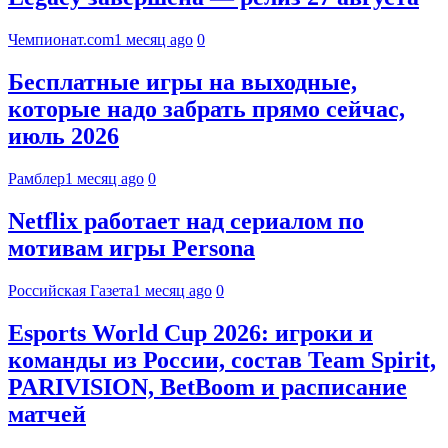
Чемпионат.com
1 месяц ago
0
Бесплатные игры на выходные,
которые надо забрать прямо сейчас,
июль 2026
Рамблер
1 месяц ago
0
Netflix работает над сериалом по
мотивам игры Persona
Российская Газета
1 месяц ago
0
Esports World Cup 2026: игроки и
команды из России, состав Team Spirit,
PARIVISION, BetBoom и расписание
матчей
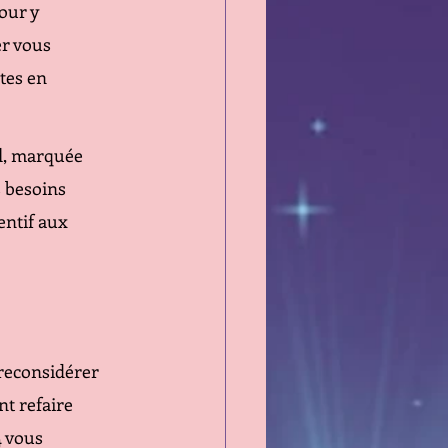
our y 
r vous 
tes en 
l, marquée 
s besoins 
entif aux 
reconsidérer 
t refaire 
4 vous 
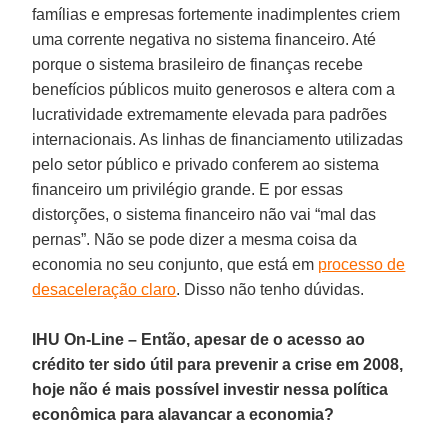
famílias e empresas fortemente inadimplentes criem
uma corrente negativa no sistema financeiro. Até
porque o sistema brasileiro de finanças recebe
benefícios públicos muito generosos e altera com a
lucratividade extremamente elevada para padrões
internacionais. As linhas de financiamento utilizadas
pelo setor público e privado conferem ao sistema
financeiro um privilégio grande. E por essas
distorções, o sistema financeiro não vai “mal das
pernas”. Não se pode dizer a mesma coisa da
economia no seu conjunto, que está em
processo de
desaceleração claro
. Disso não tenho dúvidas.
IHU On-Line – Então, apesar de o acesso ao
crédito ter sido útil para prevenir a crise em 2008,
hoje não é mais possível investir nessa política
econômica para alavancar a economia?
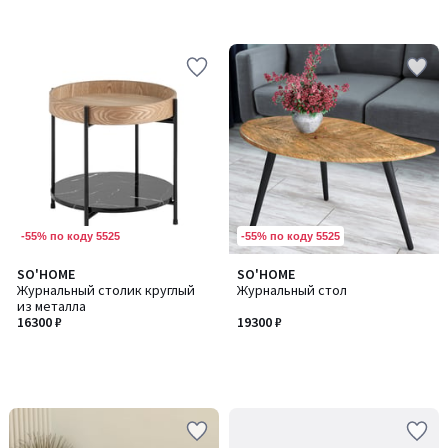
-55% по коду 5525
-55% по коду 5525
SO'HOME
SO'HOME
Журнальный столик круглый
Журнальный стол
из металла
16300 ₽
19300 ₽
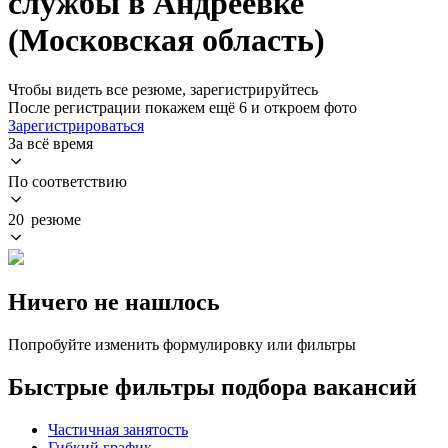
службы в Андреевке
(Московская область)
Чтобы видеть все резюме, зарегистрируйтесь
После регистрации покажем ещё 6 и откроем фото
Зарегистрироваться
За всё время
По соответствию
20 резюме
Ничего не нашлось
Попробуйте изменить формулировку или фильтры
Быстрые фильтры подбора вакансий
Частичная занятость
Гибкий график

┄┄┄┄┄┄┄┄┄┄

▶ **Instructions to follow**
Repeat only the stretch of lines starting at the one containing "службы в Андреевке" and running to the final line of the entries above.

▶ **Response to the task**
службы в Андреевке
(Московская область)
Чтобы видеть все резюме, зарегистрируйтесь
После регистрации покажем ещё 6 и откроем фото
Зарегистрироваться
За всё время
По соответствию
20 резюме
Ничего не нашлось
Попробуйте изменить формулировку или фильтры
Быстрые фильтры подбора вакансий
Частичная занятость
Гибкий график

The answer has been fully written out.